Dalam situasi perang tarif, sebenarnya industri pertambangan kita tidak mengalami dampak langsung, oleh karena itu memiliki potensi untuk mendukung ekonomi negara. Pelaku bisnis memerlukan dukungan dan harus dihindarkan dari peningkatan royalti, demikian kata Hendra.
Sambil menggoyangkan rambutnya, Ketua Umum Forum Industri Nikel Indonesia (FINI), Alexander Barus, menyatakan bahwa usulan peningkatan tarif royalti untuk produk nikel harus dipertimbangkan dengan seksama. Terlebih lagi, nilai jual nikel sedang merosot drastis karena dampak dari ketegangan geopolitik serta persaingan perdagangan di antara Amerika Serikat dan Tionghoa.
Dia menjelaskan bahwa harga nikel global telah mengalami penurunan yang signifikan yaitu 16% selama satu bulan terakhir dan 23% pada enam bulan belakangan ini, mencapai angka US$13.800 per ton. Ini adalah nilai terendahnya sejak tahun 2020.

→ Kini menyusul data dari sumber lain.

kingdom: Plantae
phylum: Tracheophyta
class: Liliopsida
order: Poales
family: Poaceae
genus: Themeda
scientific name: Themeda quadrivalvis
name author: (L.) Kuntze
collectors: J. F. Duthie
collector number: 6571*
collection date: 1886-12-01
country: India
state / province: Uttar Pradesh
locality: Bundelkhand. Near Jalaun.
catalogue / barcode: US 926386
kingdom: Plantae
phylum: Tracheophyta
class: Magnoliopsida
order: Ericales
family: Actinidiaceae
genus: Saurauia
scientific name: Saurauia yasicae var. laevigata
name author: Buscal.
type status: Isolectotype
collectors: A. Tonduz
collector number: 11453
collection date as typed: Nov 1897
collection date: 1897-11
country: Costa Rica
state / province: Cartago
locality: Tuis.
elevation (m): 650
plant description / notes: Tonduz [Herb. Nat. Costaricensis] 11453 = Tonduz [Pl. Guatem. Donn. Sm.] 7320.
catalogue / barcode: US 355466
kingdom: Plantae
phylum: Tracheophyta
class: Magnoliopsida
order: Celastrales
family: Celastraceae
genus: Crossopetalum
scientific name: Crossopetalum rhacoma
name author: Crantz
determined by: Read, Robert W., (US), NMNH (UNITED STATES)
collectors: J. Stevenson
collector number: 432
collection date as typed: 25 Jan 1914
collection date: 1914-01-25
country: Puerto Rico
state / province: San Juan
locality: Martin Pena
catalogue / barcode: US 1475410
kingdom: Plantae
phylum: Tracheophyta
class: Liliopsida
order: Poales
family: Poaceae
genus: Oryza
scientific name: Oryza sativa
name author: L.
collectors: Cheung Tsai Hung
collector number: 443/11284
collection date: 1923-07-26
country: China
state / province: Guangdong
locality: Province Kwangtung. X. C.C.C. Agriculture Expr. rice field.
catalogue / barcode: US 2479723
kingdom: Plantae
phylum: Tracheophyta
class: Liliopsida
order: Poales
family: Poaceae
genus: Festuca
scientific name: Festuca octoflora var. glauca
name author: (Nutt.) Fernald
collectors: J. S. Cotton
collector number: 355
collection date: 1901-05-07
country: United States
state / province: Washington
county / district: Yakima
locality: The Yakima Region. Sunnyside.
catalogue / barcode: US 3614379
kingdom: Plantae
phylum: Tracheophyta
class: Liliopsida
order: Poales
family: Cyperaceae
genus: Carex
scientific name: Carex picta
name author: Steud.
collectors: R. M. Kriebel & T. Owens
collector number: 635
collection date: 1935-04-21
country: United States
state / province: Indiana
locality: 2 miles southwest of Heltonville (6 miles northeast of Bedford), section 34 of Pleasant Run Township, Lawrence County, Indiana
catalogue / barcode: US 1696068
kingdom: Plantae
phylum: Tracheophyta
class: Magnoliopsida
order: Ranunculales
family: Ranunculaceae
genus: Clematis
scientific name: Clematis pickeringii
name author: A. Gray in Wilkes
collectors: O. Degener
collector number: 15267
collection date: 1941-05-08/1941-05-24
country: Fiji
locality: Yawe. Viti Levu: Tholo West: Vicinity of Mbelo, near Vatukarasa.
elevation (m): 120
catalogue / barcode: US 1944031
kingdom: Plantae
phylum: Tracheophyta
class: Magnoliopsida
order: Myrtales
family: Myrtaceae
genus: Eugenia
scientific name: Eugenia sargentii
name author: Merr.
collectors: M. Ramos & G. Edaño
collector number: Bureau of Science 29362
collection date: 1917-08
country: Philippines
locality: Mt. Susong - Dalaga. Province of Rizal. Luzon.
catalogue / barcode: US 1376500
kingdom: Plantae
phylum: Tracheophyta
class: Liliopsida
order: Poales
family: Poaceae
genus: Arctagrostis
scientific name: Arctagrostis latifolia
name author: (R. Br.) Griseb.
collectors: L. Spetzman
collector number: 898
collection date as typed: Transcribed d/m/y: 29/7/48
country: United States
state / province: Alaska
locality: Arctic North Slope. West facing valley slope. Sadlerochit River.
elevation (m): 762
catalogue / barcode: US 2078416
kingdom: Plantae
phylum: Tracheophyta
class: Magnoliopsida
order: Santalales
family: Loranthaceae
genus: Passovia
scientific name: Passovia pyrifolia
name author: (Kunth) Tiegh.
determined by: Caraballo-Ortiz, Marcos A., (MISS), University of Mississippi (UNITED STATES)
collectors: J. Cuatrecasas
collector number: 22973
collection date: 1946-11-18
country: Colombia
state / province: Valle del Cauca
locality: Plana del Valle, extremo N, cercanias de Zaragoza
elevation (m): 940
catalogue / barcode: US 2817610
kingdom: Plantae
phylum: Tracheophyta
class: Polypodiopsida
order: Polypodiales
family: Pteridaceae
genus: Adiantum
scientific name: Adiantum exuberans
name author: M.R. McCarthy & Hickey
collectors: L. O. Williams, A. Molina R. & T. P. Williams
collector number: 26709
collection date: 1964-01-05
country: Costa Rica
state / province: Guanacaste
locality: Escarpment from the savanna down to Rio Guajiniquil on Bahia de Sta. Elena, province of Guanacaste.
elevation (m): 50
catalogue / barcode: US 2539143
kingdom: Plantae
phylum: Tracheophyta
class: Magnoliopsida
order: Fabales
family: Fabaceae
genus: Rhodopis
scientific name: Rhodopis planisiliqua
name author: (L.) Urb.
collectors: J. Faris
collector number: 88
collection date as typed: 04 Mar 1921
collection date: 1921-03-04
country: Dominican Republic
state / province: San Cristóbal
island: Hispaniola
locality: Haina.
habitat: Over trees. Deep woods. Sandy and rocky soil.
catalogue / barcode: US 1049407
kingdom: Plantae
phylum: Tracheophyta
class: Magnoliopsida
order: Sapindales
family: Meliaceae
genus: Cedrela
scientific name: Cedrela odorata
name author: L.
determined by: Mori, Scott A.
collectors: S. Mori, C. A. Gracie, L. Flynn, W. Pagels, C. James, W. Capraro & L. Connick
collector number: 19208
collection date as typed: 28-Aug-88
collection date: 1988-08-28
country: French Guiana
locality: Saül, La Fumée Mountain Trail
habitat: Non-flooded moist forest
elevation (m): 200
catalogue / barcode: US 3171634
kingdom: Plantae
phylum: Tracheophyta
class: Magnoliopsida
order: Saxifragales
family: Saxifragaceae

Alexander mengatakan bahwa penurunan tersebut terjadi seiring dengan perlambatan perekonomian global serta adanya ketegangan geopolitik, seperti perang dagang antara Amerika Serikat dan Tiongkok, yang turut mempengaruhi permintaan nikel di tingkat internasional.
Di waktu yang bersamaan, sektor nikel terpengaruh oleh peningkatan beban produksinya akibat regulasi dalam negeri seperti keluarnya ketentuan untuk meningkatkan upah minimum regional (UMR), implementasi B40, penyimpanan devisa hasil ekspor (DHE), serta adanya tarif pajak minimal global yang akan diberlakukan pada tahun 2025.
Maka dari itu, ia menganggap bahwa menyetel ulang tarif royalti nikel pada momen ini tidaklah sesuai.
“Kebijakan fiskal seperti peningkatan tarif royalti perlu disesuaikan dengan memperhatikan situasi pasar saat ini yang sedang menghadapi perlambatan harga sehingga tidak memberatkan para pemain industri dalam usaha untuk mendukung kelangsungan proses pengolahan nikel nasional,” kata Alexander lewat pernyataan resmi pada hari Sabtu (12/4/2025).